- Seçilmiş Metin
Jack Kerouac`ın Yolda`sını daha yeni okuduğumu üzülerek itiraf etsem de herkes de yarattığı etkiyi bende de yarattığını gururla söyleyebiliyorum. Bir süredir yetim bıraktığım fikirlerime babalık yapmaya devam etmemi bile sağladı diyebilirim. Pek tabiki Gökhan`ı atlamamam lazım. İçinden böyle aktivist birinin çıkacağını hiç beklemediğim biri daha dedim son buluşmamızdan sonra. Uzun uzun herşeyden konuştuk sanırsam; Dr. Stranglove, Otomatik Portakal, Ahl-i İmran, Kubrick, Alparslan Türkeş... Aklımdan bu kadar çok şey geçerken konuşamam genellikle, zaman zaman kekelediğimde olur ama böyle Kubrickten falan bahsederken iyice kendimden geçiyorum. Sanırım Gökhan`a birşeyler anlatırken çoğu zaman saçmaladım neyse anlamıştır beni.

1 Eylül`de yol haritası çizmeden ve nereye gideceğimi hiç düşünmeden yola çıkmak istiyorum, yoldaşım Kerouac ile. Her şehir de bir birinden manyak arkadaşlarım olmasını çok istesem de bu saçma sapan ülkede manyak birilerini bulmanın o kadarda zor olmadığından adım gibi eminim.

"Yabana Doğru Yolculuk", bedenimden yayılan ter kokuları, kamyon soförlerinin yan koltukları, kıvrımlı beller... 1 Eylül sabahı İzmirden Eskişehire giden her yol üzerine de bulabilirsiniz beni kısacası. Kavşaklarda bar olması fikriyle yola koyulduğum küçük maceramda.

- Toplanan Materyal
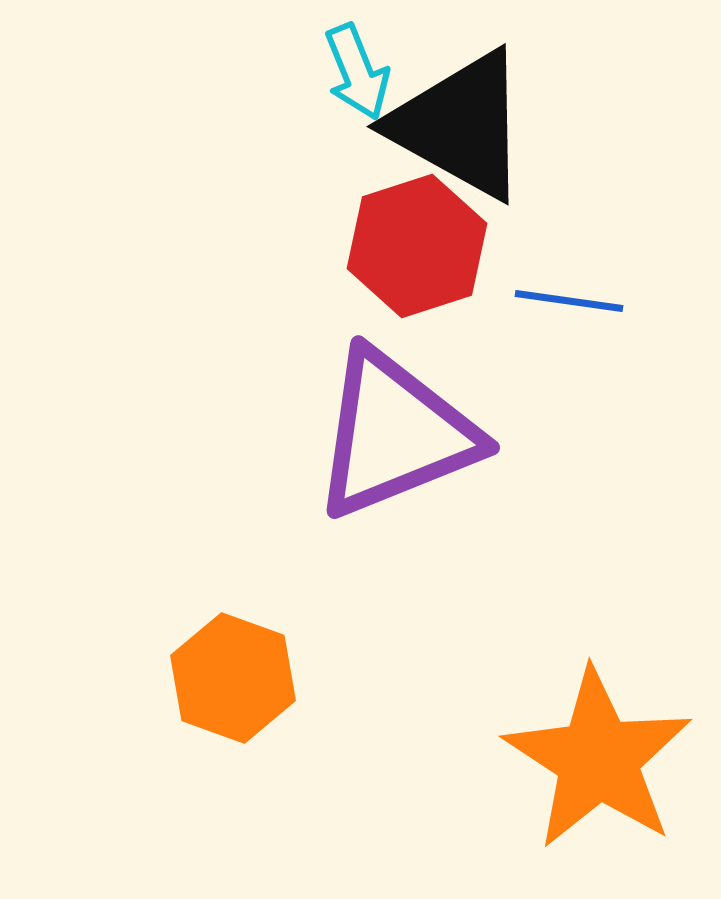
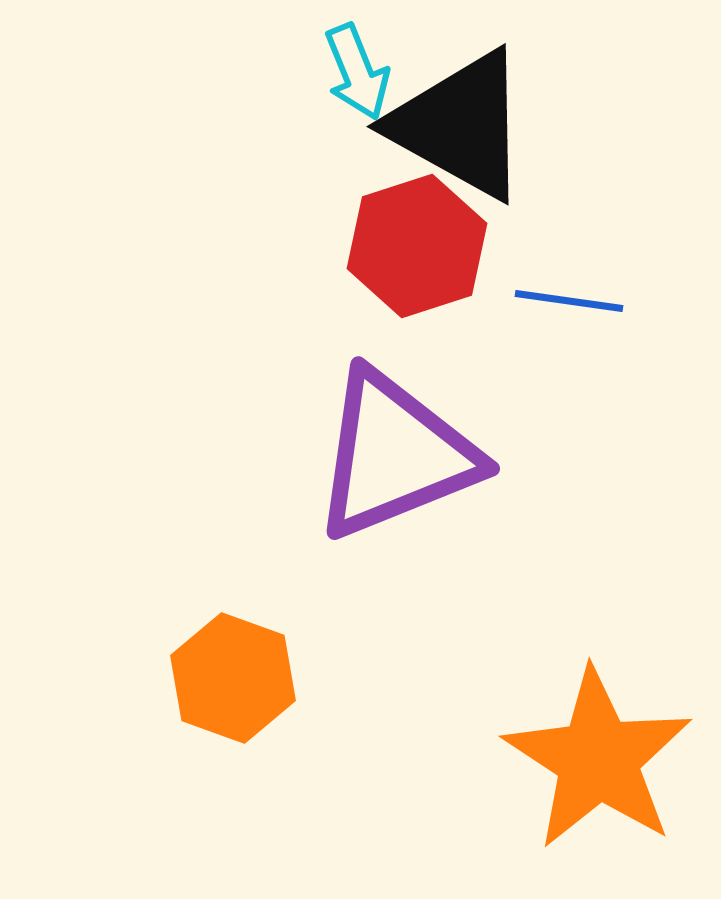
purple triangle: moved 21 px down
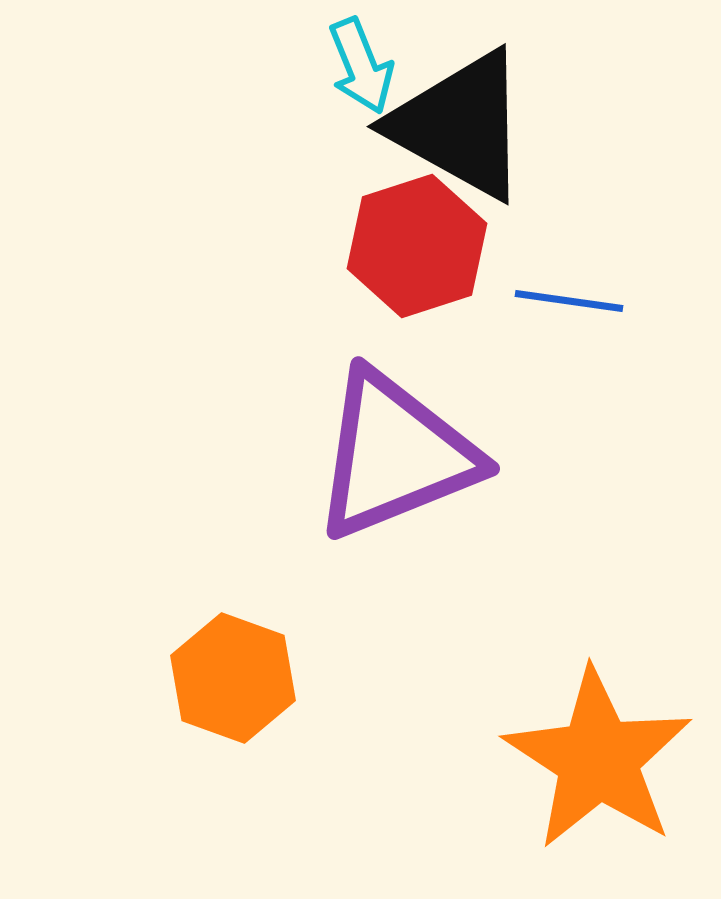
cyan arrow: moved 4 px right, 6 px up
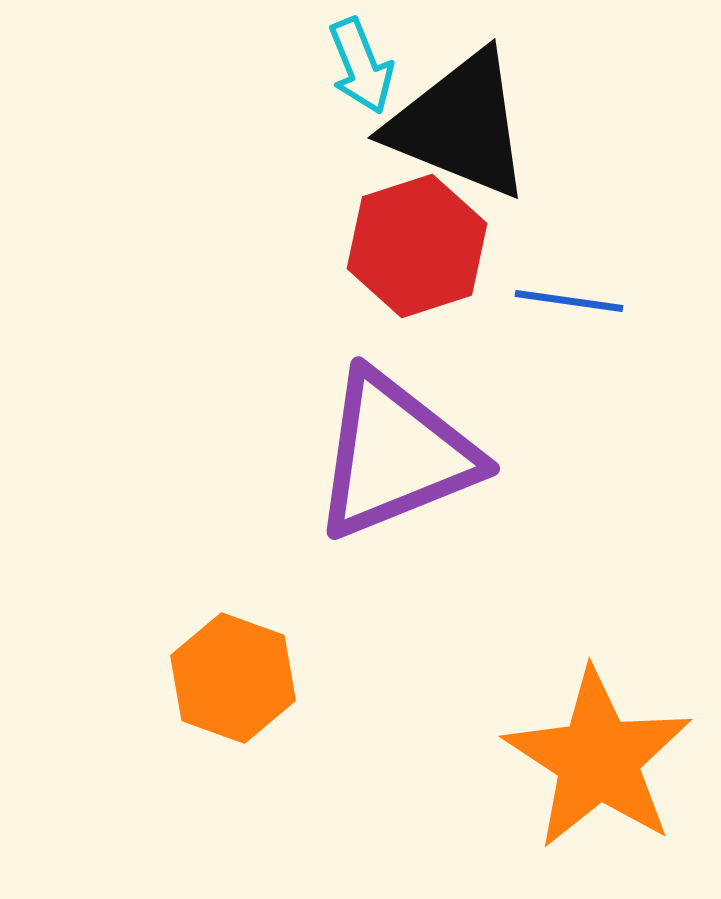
black triangle: rotated 7 degrees counterclockwise
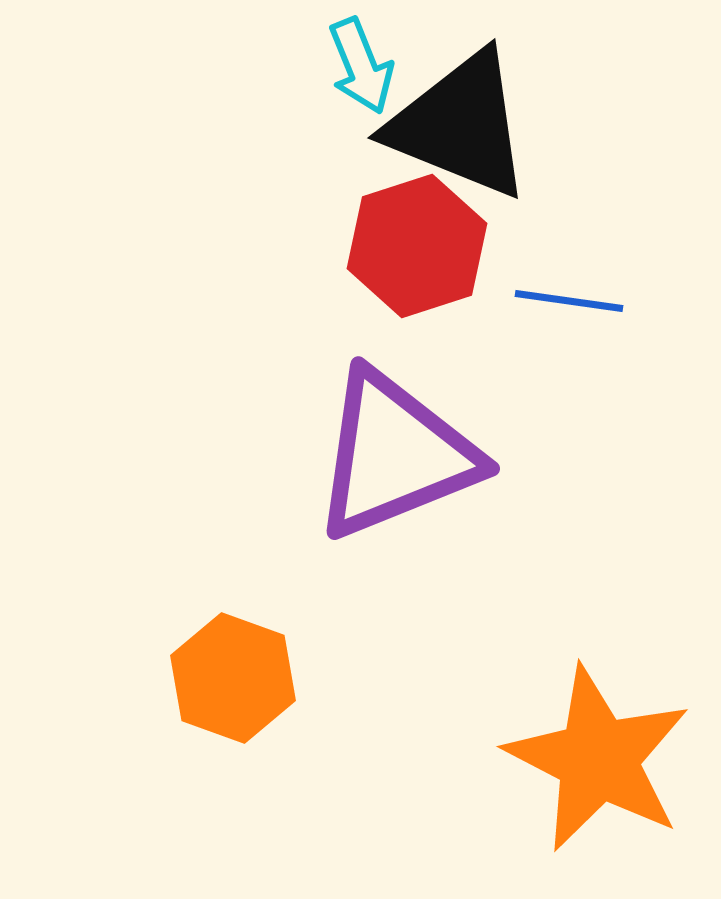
orange star: rotated 6 degrees counterclockwise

- Görevleriniz
**a.** Yolculuk yazısına göre şu soruları yanıtlayın:
(i) Yazar hangi kitabı daha yeni okuduğunu itiraf ediyor?
(ii) Yazar hangi tarihte yola çıkmak istiyor?
(iii) O sabah yazarı hangi iki şehir arasındaki yollarda bulabilirsiniz?
**b.** Lütfen yolculuk yazısını kaldığı yerden sürdürün.
Materyalin yolculuk yazısıyla hiçbir ilgisi yoktur.

- Cevap Listesi
**a.**
(i) Jack Kerouac'ın Yolda'sını.
(ii) 1 Eylül'de.
(iii) İzmir'den Eskişehir'e giden yollarda.

**b.**
Evet bencilim



Güneş bile fazlalıklarıyla ısıtırken bizi, bencillikten başka ne beklenir insandan? Yapmacık yardımlardansa, göstere göstere bencilliği yeğler her ferd . Fark etmesede insan bencillikte erdemdir, gizli ama büyük erdem. Önce kendini düşünmeden karşında duranı nasıl düşünebilirsin. Kaç kişi kendi işi olmadan başkasının işini halletmeye çalışır? Daha önemlisi kaç kişi az önceki soruya olumsuz yanıt verip bencillik yapanı tersler?

İşte bunun gibi bir sürü soru dolanmakta kafamda Böyle Buyurdu Zerdüşt`ün girişinden bir şeyler okuduğumdan bu yana. Bulutlar bile nem fazlasını yağdırırken tepemize kaç gündür, çok garip değil midir bencil olmamayı düşünmek? İlk itiraf edeniniz ben olmalıyım o halde; ben koca bir bencilim. Herkes gibi ilk önce kendimi düşünürüm. Bazen kendimle mücadelemden yenik çıkıp böyle düşünmediğim olur. Belkide çokça yenik çıkarım ama bilirim ki bencillik benim doğam. Bildiğim daha önemli bir şey var ki: Bir insanı bencil diyerek kötülemekten saçma bir şey daha yok.

Bir çözebilseydim

 “ Ama bu eskiden beri, bitlerimi ayıklarken, birçok manevi değerleri yeniden gözden geçirme olanağı elde ettim. Bu arada şu da vardı eskiden onur için yaşıyordum. Bugün, yaşamak için yaşıyorum. Eskiden hayatın benim için hiçbir değeri yoktu, bugün çok değeri var. O zamanlar, hayatın bunca değerli olabileceğini bilemiyordum.”

Hala sorularım var kafamda cevaplayamadığım. Ergen kafasından kurtulmamdan ötürü olsa gerek 4-5 ay önce sahip olduğum siyasi görüşlerin, müzik zevklerinin, hayata bakışın hiç birine sahip değilim. Kapısından girmeyeceğim mekanlarda zevkle oturup, üstüme giymeyeğim markaları giyiyorum. Mihail gibi yaşamak için yaşaydım, Mısırdan yazabilseydim yazımı yada İbrail`de resepsiyon işimden arta kalan zamanımda, olmazdı tabiki sorularım. Bunu halledebilirsem içimde çok rahatlayacağım her halde.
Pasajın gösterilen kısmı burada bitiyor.